Il Riformista

Riformisti Pd, Nannicini: “Appiattirsi sulla linea di Landini non ha niente di radicale, è un posizionamento tatticistico”

Aldo Torchiaro
Lavoro/#jobsact#Referendum

Tommaso Nannicini, già sottosegretario alla Presidenza del consiglio nel governo Renzi, senatore del Pd dal 2018 al 2022, è professore ordinario di economia all’Istituto Universitario Europeo. Cosa pensa dei quesiti sul lavoro di Landini?
«È una battaglia ideologica, lontana dai problemi di chi lavora. Dall’approvazione del Jobs act a oggi, l’occupazione a tempo indeterminato è cresciuta, anche grazie a quelle norme, e la quota di licenziamenti, al contrario, è diminuita. Altro che precariato! Il Jobs act ha introdotto la Naspi (il nuovo sussidio di disoccupazione che arriva fino a due anni), abolito i cocopro e messo una norma per combattere le finte partite Iva, che i rider hanno usato a Torino per vedersi riconosciuti in tribunale i diritti dei lavoratori subordinati. In Italia, il problema non sono i licenziamenti alti ma i salari bassi.
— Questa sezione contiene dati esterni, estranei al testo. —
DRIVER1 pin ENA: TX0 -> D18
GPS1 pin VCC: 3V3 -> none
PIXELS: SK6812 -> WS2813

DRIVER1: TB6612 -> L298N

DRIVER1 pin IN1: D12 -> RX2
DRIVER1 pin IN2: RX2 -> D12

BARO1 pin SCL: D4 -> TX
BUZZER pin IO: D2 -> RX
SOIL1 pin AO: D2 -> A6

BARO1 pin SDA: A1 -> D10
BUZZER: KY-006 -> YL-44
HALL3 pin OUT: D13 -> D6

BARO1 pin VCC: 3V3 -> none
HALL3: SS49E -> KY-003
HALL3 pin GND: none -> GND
Anche perché una parte del sindacato è sempre più in piazza e sempre meno nei luoghi di lavoro».

Facciamo fantapolitica, come esercizio teorico: cosa succederebbe se vincessero i Sì, sul lavoro?
«Se si abolisce il decreto sul contratto a tutele crescenti, peraltro già modificato dalla Corte costituzionale, non si torna al mitico articolo 18, ma alla riforma Monti-Fornero, allora contrastata dalla Cgil. Col paradosso che l’indennizzo massimo nei casi di licenziamento ingiustificato scenderà da 36 a 24 mesi. E addirittura la possibilità di reintegro sul posto di lavoro sarà tolta in alcune situazioni, come – guarda caso – per chi lavora nel sindacato. Insomma, una battaglia ideologica sulle spalle di chi lavora».

La decisione di non prendere parte al voto per i tre quesiti, da parte dei riformisti dem, è uno spartiacque? Tra chi vota sì e chi non li vota sembra alzarsi un muro…
«Io penso che al voto si debba partecipare anche per non indebolire il quesito sulla cittadinanza, ma di sicuro non voterò sì a tre dei quattro quesiti sul lavoro. Mi sarebbe piaciuto vedere un confronto nella direzione del Pd. Servirebbe una discussione vera, una dialettica trasparente per approfondire i temi. Non vedo sforzo di sintesi, che poi è il compito più alto della politica».

C’è un po’ di allergia ai punti di vista diversi, nel Pd di Elly Schlein?
«Non penso che avere una identità chiara passi per il mettere sotto al tappeto, o costringere ai margini, chi ha opinioni dissenzienti. C’è una tendenza figlia di una semplificazione estrema. Ci sono due anime: comanda una, e quella che non comanda si spacca tra chi esce e chi sta dentro turandosi il naso. Poi la ruota gira, chi era uscito rientra e gli altri si dividono tra chi minaccia di uscire e chi si tura il naso. Un ciclo non virtuoso».

Questo Pd che dice di volersi riappropriare di una identità più radicale fatica sempre di più a tenere dentro anche l’anima riformista?
«In una passata stagione ero stato tra i sostenitori di quello che definivamo “riformismo radicale”. Oggi faccio fatica a vedere la radicalità del Pd: appiattirsi sulla linea di Landini non ha niente di radicale, è un posizionamento tatticistico».

Lei vede un progetto di trasformazione della società e del mercato, nel Pd di Schlein?
«No, vedo una giustapposizione di temi e di suggestioni, alcuni un po’ passatisti e altri condivisibili, come la battaglia sui congedi paritari. Singole battaglie, non proprio un progetto di trasformazione della società. Vedo un accovacciarsi sotto slogan del passato, aspettando che il centrodestra di Meloni si schianti, politicamente, da solo».

Da economista che giudizio darebbe delle politiche fiscali e per il lavoro di Giorgia Meloni?
«Galleggia, rischiando il meno possibile. E galleggiano anche all’opposizione, aspettando placidamente di potersi avvicendare».

Ma una opposizione invaghita di Landini è la miglior garanzia di lunga vita per il centrodestra.
«Non mi è chiaro al momento se prevarrà la fatica di un governo che non fa scelte o di una opposizione divisa su tutto. Servirebbe la convocazione di un tavolo programmatico serio, aperto, partecipato con tutto il centrosinistra, senza veti, esclusioni e veleni. Per guardarsi in faccia oltre gli slogan, ma soprattutto per guardare al futuro».